::: LISTED RECORDS :::

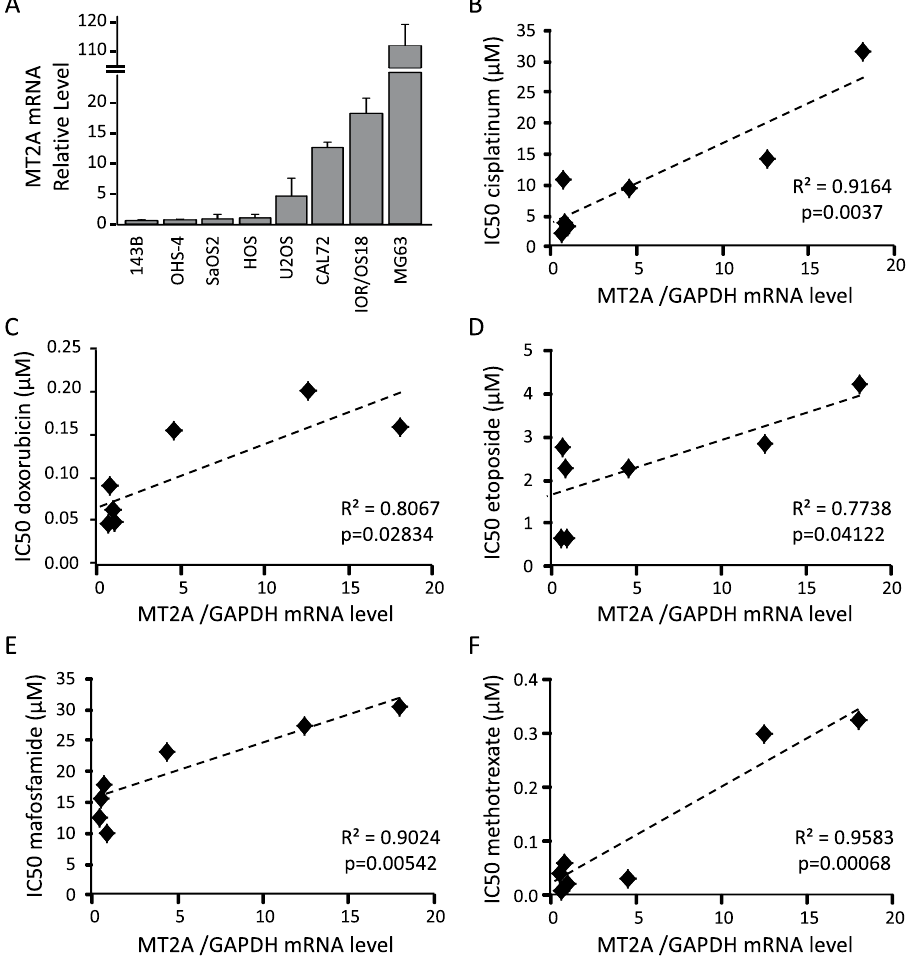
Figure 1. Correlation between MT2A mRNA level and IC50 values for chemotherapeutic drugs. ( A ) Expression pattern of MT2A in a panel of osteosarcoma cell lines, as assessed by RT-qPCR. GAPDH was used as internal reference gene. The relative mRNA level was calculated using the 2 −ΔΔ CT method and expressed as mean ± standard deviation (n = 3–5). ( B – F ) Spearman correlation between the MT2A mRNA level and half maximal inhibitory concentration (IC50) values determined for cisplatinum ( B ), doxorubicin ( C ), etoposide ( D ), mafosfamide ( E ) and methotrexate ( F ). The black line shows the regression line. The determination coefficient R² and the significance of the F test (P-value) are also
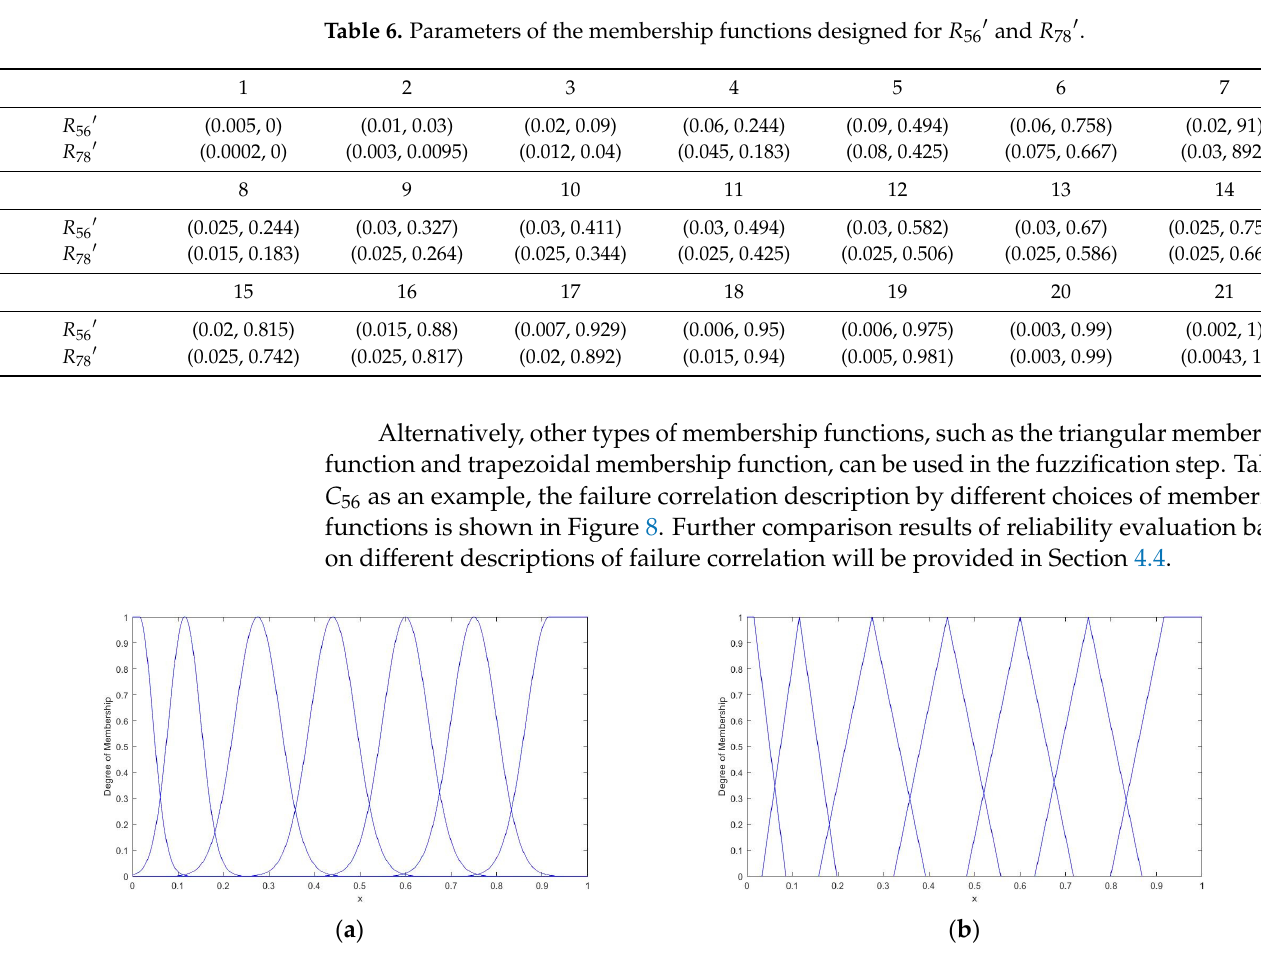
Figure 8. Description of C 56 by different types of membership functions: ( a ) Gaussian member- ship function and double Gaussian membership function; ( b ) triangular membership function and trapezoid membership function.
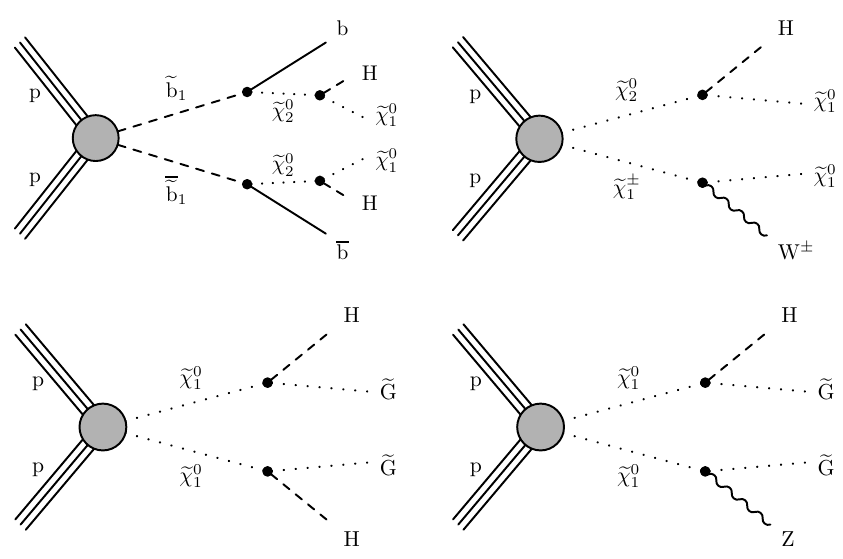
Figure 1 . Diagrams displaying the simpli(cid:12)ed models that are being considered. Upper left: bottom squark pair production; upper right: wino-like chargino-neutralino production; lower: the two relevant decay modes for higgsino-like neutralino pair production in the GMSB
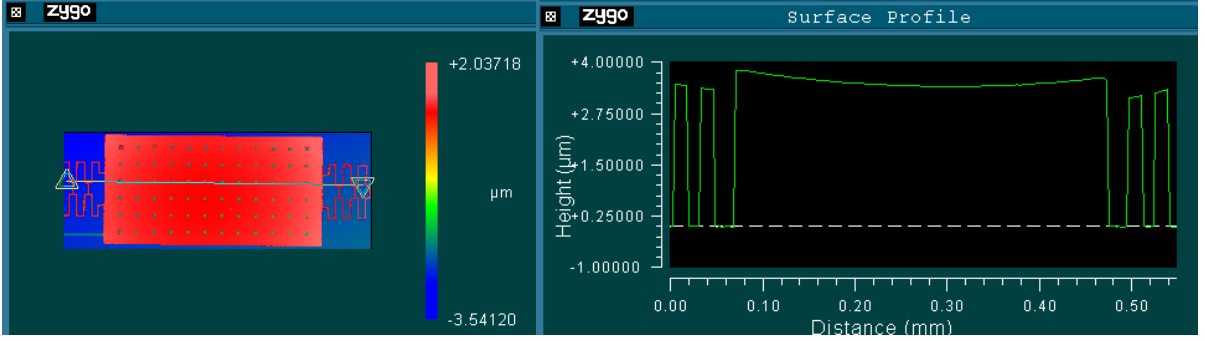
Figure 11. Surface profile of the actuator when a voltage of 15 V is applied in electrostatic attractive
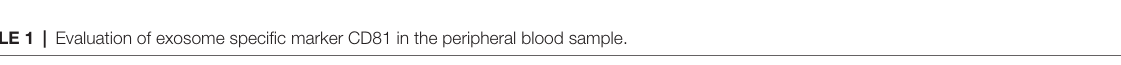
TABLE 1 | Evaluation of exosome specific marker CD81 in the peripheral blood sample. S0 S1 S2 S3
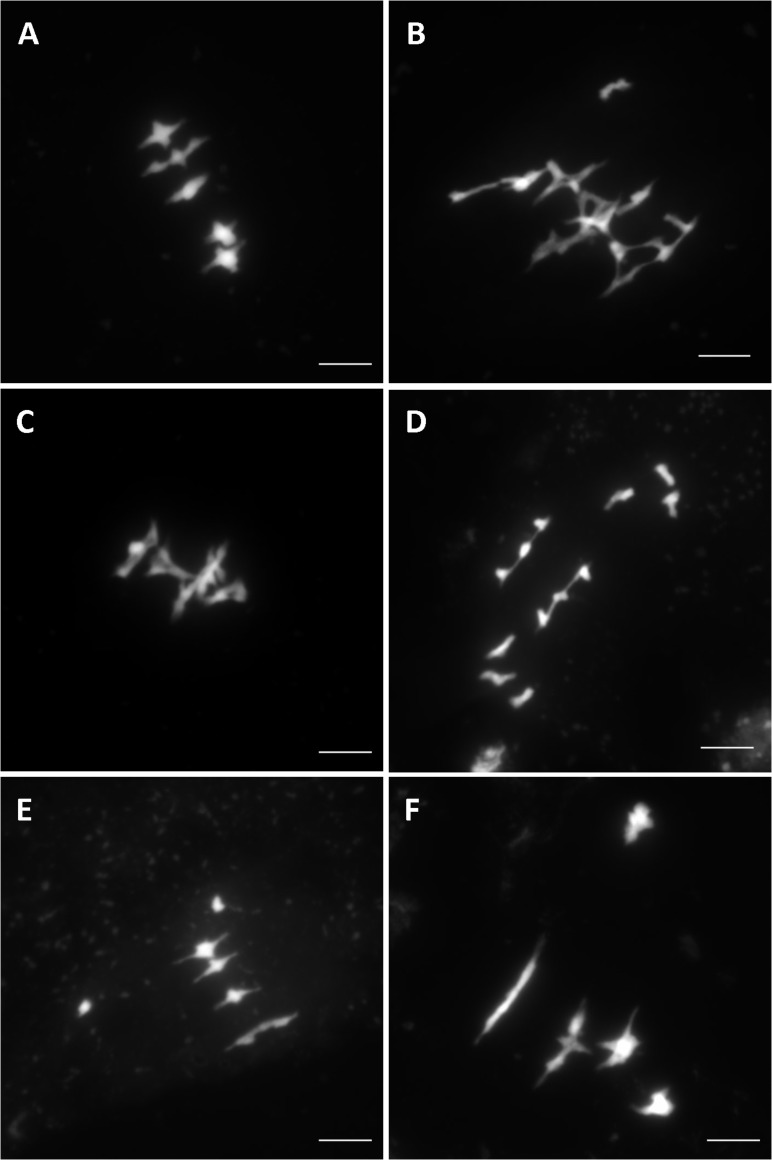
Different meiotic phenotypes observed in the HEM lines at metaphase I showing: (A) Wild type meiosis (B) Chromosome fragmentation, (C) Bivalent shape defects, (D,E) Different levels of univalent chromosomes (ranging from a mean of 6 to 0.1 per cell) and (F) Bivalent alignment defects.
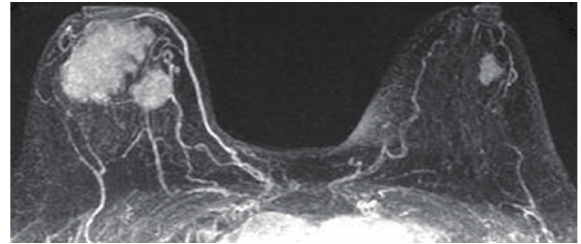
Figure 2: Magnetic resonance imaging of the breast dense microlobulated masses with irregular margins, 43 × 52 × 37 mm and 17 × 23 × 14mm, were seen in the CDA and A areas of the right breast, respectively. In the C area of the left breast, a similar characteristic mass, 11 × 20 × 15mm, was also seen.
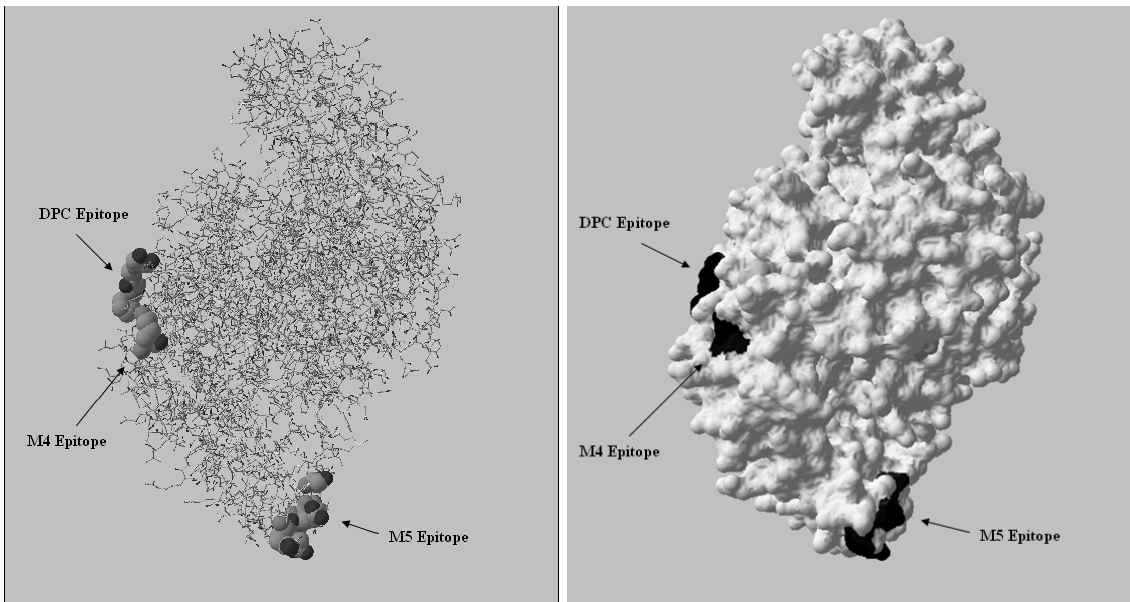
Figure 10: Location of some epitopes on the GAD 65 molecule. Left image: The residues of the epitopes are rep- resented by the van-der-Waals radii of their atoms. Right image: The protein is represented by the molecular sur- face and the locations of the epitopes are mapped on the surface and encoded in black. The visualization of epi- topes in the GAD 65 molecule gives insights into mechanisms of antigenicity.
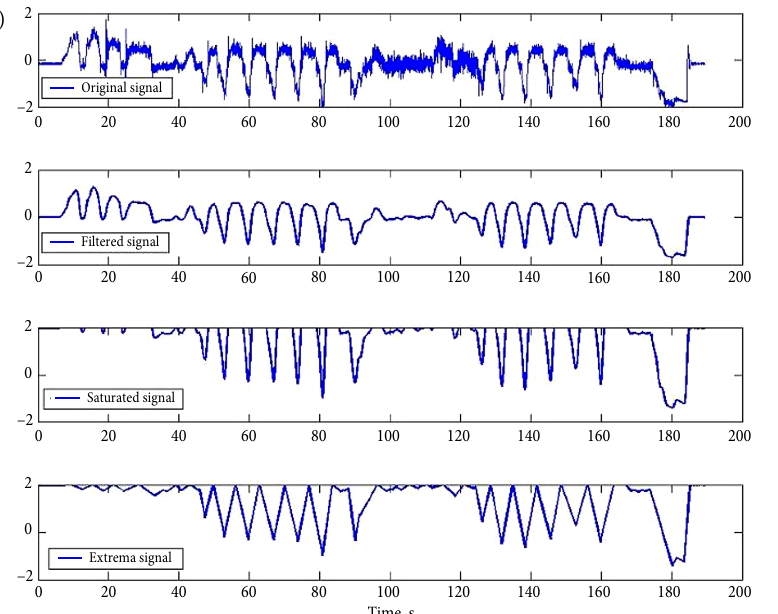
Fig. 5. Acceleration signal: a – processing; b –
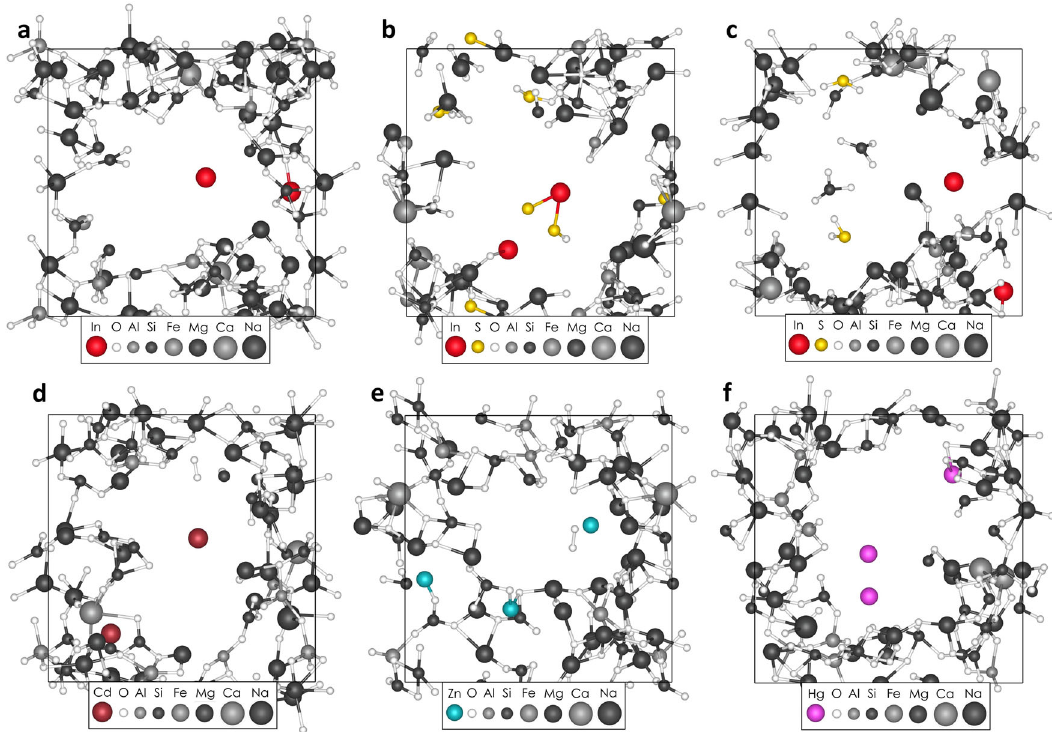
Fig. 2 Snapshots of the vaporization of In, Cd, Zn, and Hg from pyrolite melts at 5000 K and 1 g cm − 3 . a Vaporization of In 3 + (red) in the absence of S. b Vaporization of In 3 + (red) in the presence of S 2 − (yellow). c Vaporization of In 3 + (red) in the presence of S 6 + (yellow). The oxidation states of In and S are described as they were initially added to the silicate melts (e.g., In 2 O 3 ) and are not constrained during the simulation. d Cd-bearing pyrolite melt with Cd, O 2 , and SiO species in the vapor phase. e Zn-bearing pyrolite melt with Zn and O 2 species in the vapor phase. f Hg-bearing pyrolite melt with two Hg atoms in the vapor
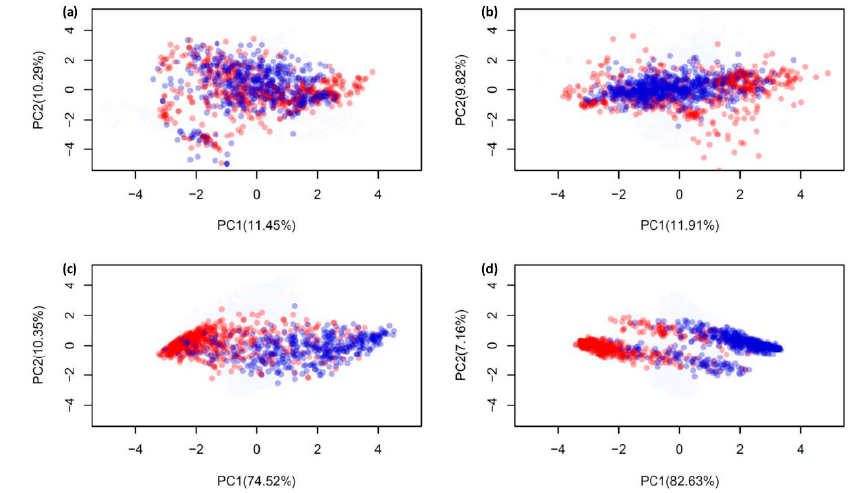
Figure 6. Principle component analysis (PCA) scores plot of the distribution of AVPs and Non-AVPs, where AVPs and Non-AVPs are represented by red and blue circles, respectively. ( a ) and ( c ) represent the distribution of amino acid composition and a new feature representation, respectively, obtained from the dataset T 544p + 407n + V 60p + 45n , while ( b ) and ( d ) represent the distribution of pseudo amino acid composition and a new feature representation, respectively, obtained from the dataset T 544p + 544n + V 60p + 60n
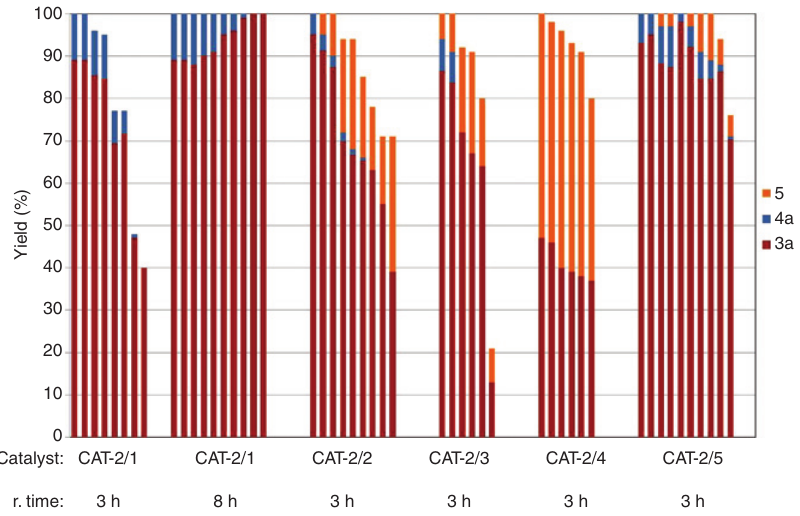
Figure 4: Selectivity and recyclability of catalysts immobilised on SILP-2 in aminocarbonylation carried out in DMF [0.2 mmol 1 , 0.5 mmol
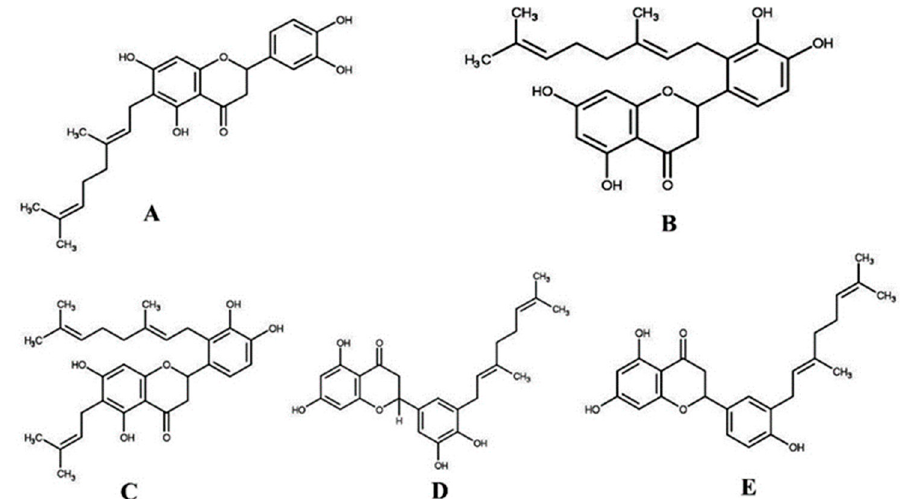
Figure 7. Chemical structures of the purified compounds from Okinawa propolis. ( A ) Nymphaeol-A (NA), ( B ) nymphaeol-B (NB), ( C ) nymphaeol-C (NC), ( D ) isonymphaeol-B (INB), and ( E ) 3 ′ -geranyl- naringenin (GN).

:::

WORK TO BE COMPLETED:
In the listing above, find the line containing "Figure 8. Description" and the line containing "TABLE 1 | Evaluation", then print exactly those two lines and every line between them, minus the pictures.

SOLUTION TO THIS EXERCISE:
Figure 8. Description of C 56 by different types of membership functions: ( a ) Gaussian member- ship function and double Gaussian membership function; ( b ) triangular membership function and trapezoid membership function.
Figure 1 . Diagrams displaying the simpli(cid:12)ed models that are being considered. Upper left: bottom squark pair production; upper right: wino-like chargino-neutralino production; lower: the two relevant decay modes for higgsino-like neutralino pair production in the GMSB
Figure 11. Surface profile of the actuator when a voltage of 15 V is applied in electrostatic attractive
TABLE 1 | Evaluation of exosome specific marker CD81 in the peripheral blood sample. S0 S1 S2 S3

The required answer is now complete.